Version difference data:
■ ■ ■ ■ ■ ■ ■

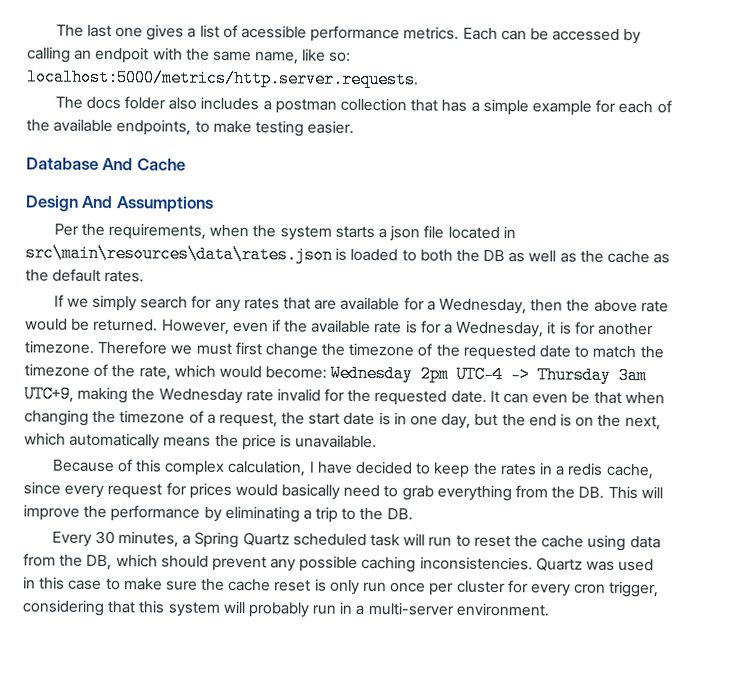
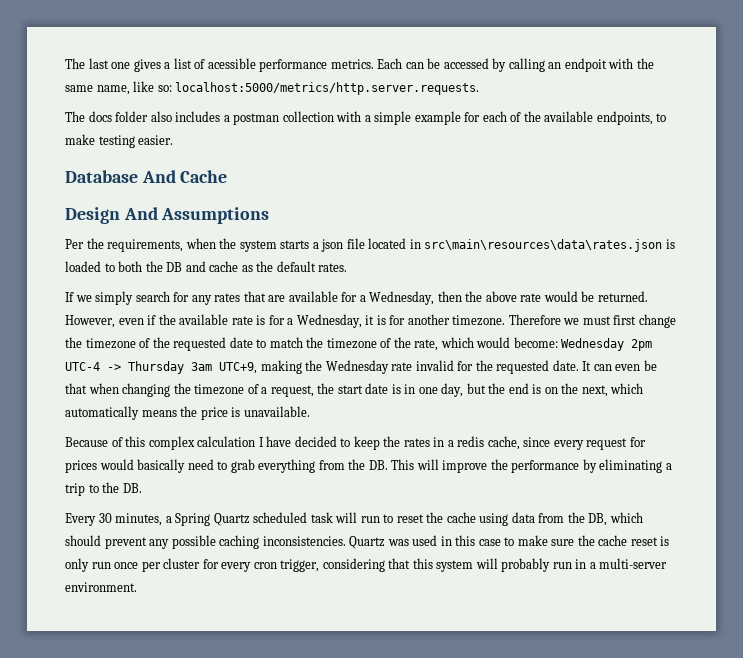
[410,99,468,112] that has -> [336,111,362,122] with
[508,250,604,263] as well as the -> [185,261,206,272] and
[227,459,307,477] calculation, -> [197,436,256,447] calculation

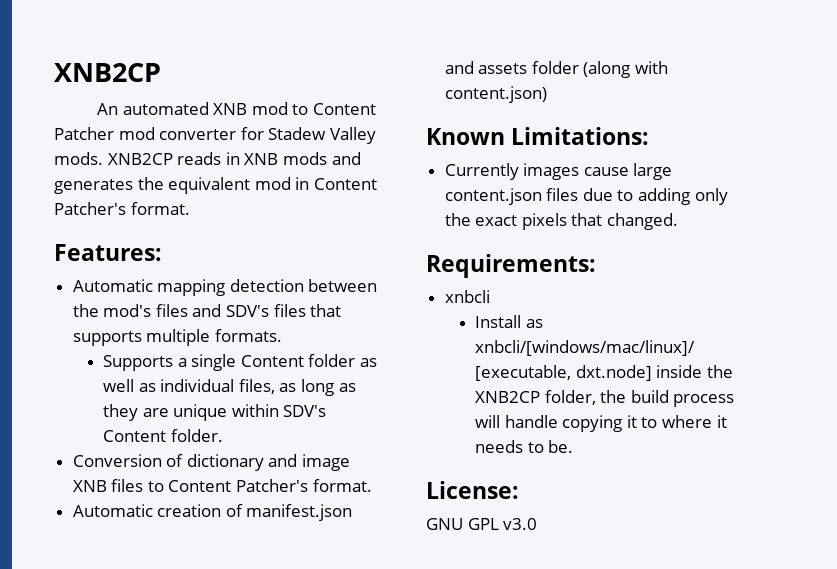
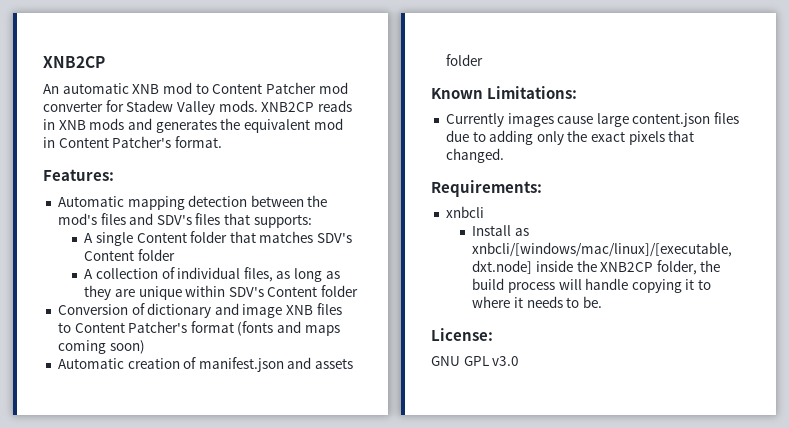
[122,102,209,115] automated -> [62,83,129,94] automatic
[72,329,282,346] [102,354,377,371] [102,379,156,392] supports multiple formats. // Supports a single Content folder as well as -> [253,214,312,228] [84,231,353,246] [84,249,175,261] [84,267,175,279] supports: // A single Content folder that matches SDV's Content folder // A collection of
[170,429,223,442] folder. -> [321,285,359,297] folder
[312,479,372,492] format. -> [190,321,340,336] [57,340,145,354] format (fonts and maps coming soon)
[583,61,669,78] [444,86,547,103] (along with content.json) -> (483, 60) none

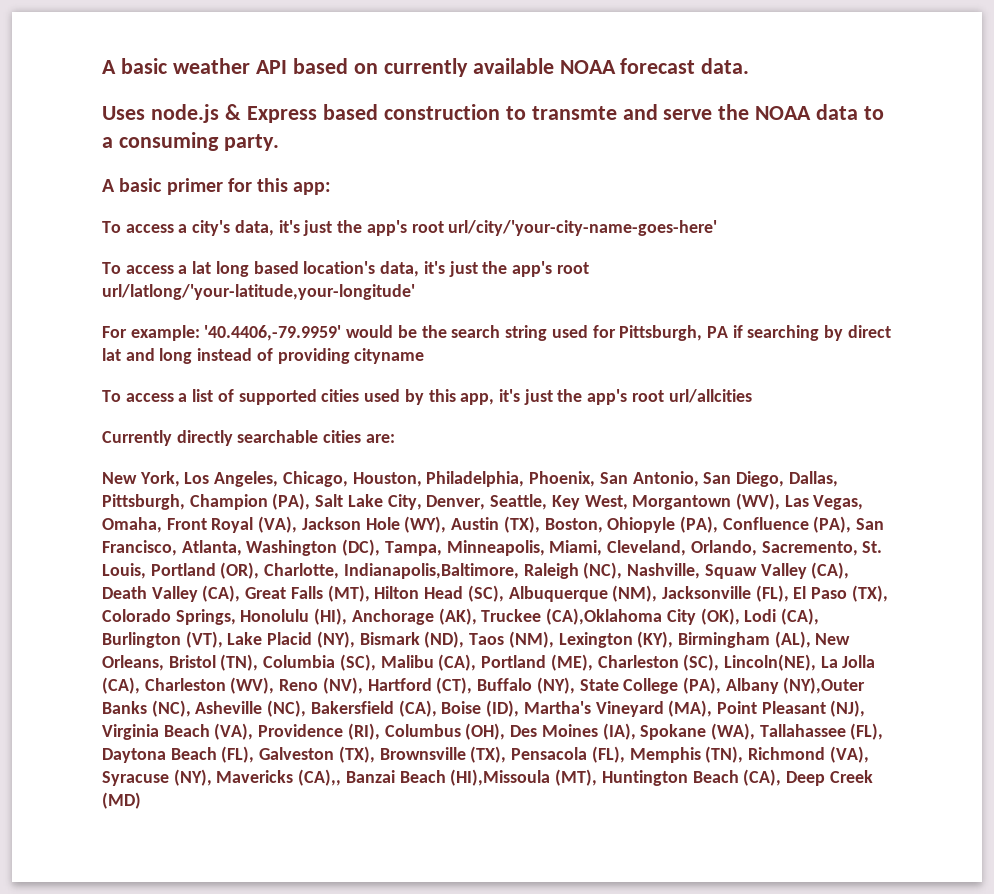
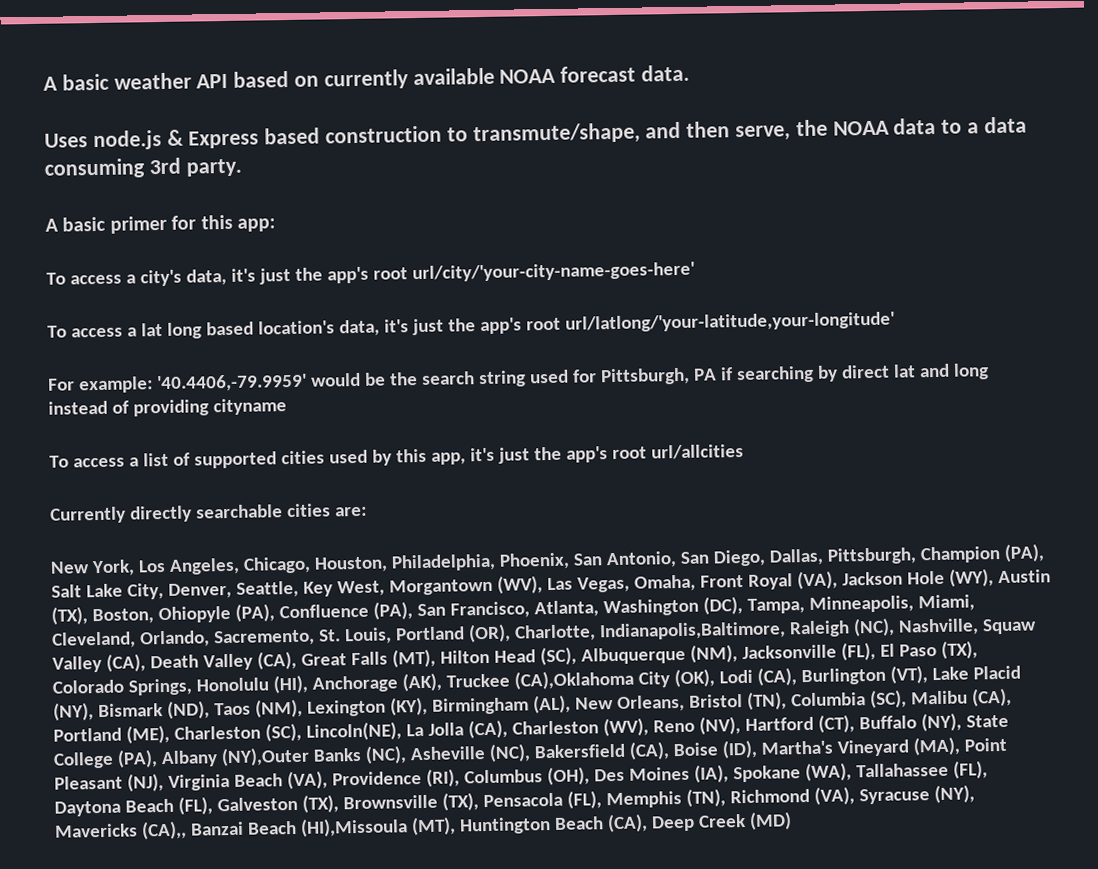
[531,104,713,120] transmte and serve -> [472,121,792,146] transmute/shape, and then serve,
[118,132,219,151] consuming -> [983,116,1027,134] [44,157,181,179] data consuming 3rd

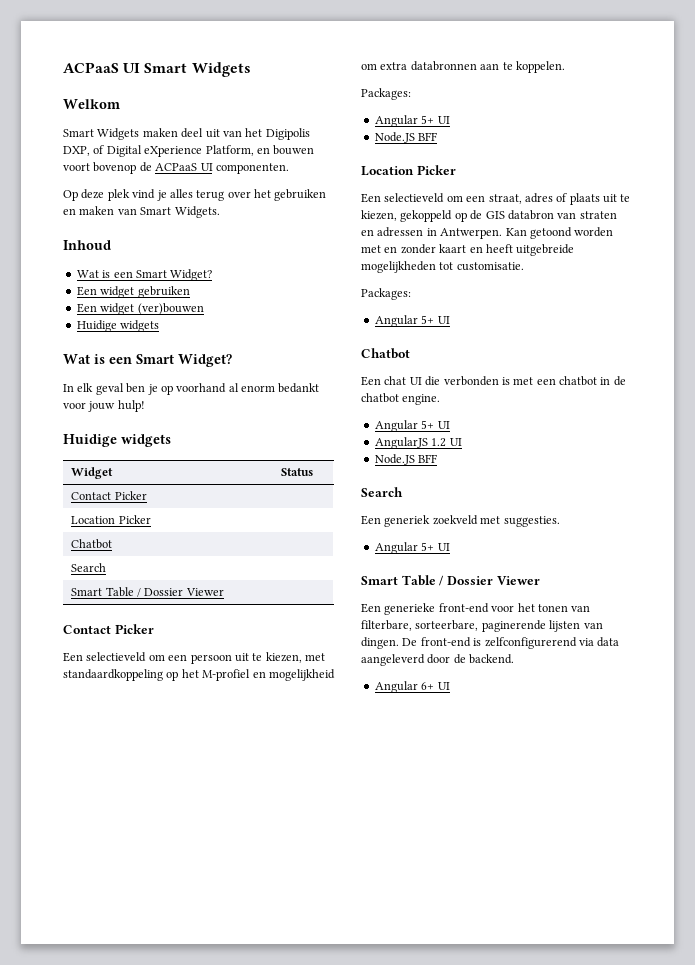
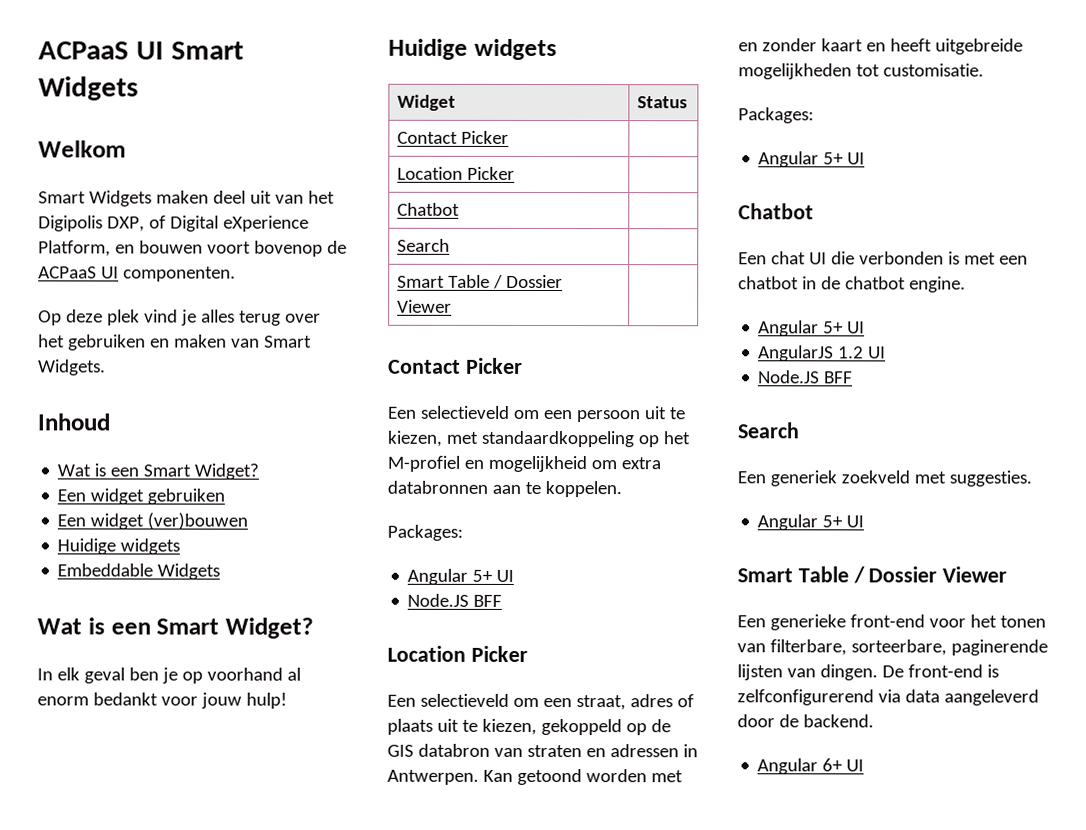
(160, 326) none -> [57,563,221,580] // Embeddable Widgets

■ ■ ■ ■ ■ ■ ■

▶ [Task prompt] Whenever the word "none" shows up in a line of the entries, list that line.

▶ [Expected answer]
[583,61,669,78] [444,86,547,103] (along with content.json) -> (483, 60) none
(160, 326) none -> [57,563,221,580] // Embeddable Widgets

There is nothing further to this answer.